Item 1. Security and Issuer.
This Amendment No. 15 filed by Nutrien Ltd. (“Nutrien”) amends the Schedule 13D, dated November 2, 2001, as amended (the “Schedule 13D”), of Potash Corporation of Saskatchewan Inc. (“PCS”), a wholly owned subsidiary of Nutrien, and the affiliates of Nutrien listed in Item 2 with respect to Series A Shares of Sociedad Química y Minera de Chile S.A. (the “Issuer”), a company organized under the laws of the Republic of Chile. Effective January 1, 2018, PCS and Agrium, Inc. became wholly owned subsidiaries of Nutrien pursuant to a merger of equals transaction. The principal executive offices of the Issuer are located at El Trovador 4285, Santiago, Chile. Capitalized terms used but not otherwise defined in this Amendment No. 15 have the meanings ascribed to such terms in the Schedule 13D.
Item 2. Identity and Background.
This Amendment No. 15 is filed pursuant toRule 13d-2(a) under the Securities Exchange Act of 1934 (the “Exchange Act”) by the persons listed below (the “Reporting Persons”).
(1) Nutrien, a corporation organized under the laws of Canada, together with its direct and indirect subsidiaries, is the world’s largest provider of crop inputs and services, producing and marketing the three primary crop nutrients: potash, nitrogen and phosphate.

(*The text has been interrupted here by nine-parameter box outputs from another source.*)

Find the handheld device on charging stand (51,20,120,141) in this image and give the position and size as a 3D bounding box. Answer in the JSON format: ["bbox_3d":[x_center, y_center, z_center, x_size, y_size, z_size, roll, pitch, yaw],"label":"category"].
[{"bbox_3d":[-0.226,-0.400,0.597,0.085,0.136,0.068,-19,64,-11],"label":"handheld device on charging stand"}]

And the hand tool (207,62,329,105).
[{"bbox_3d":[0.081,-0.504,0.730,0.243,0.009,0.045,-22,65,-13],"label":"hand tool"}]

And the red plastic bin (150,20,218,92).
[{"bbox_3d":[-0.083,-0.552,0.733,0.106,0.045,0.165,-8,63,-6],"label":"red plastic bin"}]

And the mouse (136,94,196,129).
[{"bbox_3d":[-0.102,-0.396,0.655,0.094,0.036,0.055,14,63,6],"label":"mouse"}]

Its principal business and office addresses are: Suite 500, 122 — 1st Avenue South, Saskatoon, Saskatchewan, Canada S7K 7G3 and 13131 Lake Fraser Drive S.E., Calgary, Alberta, Canada T2J 7E8.
(2) Inversiones PCS Chile Limitada (“PCS Chile”) is a limited liability company organized under the laws of the Republic of Chile principally for the purpose of acquiring and holding shares of the Issuer. Its principal business and office address is: Avenida Apoquindo 3721, Piso 12, comuna de Las Condes, Santiago, Chile. Nutrien beneficially owns the entire outstanding equity interest in PCS Chile.

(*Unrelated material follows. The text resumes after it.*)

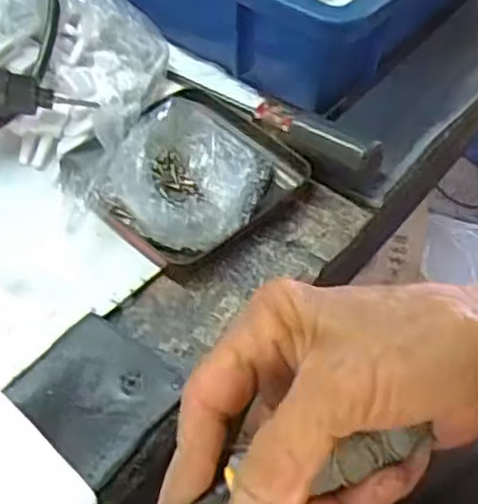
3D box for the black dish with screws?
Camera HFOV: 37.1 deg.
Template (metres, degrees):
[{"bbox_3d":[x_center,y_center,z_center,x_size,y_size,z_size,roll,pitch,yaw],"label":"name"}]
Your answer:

(3) Inversiones El Boldo Limitada (“Chile Holdco”) is a limited liability company organized under the laws of the Republic of Chile principally for the purpose of acquiring and holding shares of the Issuer. Its principal business and office address is: Avenida Apoquindo 3721, Piso 12, comuna de Las Condes, Santiago, Chile. Nutrien beneficially owns the entire outstanding equity interest in Chile Holdco.

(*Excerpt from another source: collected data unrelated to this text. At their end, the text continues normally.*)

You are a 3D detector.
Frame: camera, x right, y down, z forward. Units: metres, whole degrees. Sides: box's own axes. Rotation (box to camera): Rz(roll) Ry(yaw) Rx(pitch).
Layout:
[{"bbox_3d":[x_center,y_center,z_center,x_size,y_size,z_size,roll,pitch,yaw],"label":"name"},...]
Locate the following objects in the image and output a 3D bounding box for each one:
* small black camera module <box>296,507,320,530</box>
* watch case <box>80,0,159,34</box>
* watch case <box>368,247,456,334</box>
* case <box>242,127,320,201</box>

(4) Inversiones RAC Chile S.A. (“RAC”) is a closely held corporation organized under the laws of the Republic of Chile and was acquired by PCS principally for the purpose of acquiring and holding shares of the Issuer. Its principal business and office address is: Avenida Apoquindo 3721, Piso 12, comuna de Las Condes, Santiago, Chile. Nutrien beneficially owns the entire outstanding equity interest in RAC.
None of the Reporting Persons, during the last five years, has been convicted in a criminal proceeding (excluding traffic violations or similar misdemeanors) or been a party to a civil proceeding of a judicial or administrative body of competent jurisdiction and as a result of such proceeding was or is subject to a judgment, decree or final order enjoining future violations of, or prohibiting or mandating activities subject to, federal or state securities laws or finding any violation with respect to such laws.
Item 3. Source and Amount of Funds or Other Consideration.
Not applicable.
Item 4. Purpose of Transaction.
The information contained in Item 5(c) below is incorporated herein by reference.
Item 5. Interest in Securities of the Issuer.
(a)-(c) On December 5, 2018, the Reporting Persons sold (the “Sale”) 62,556,568 Series A Shares to Inversiones TLC SpA, a Chilean company by shares, and a wholly owned subsidiary of Tianqi Lithium Corporation, a corporation organized under the laws of the Peoples’ Republic of China. As a result of the Sale, the Reporting Persons no longer beneficially own any Series A Shares. The Sale was effected in an auction conducted on the Santiago Stock Exchange in a process known asremate martillero in compliance with Chilean law and the rules of the Santiago Stock Exchange. The purchase price was U.S.$65.00 per Series A Share, for aggregate gross proceeds to the Reporting Persons of U.S.$4.1 billion.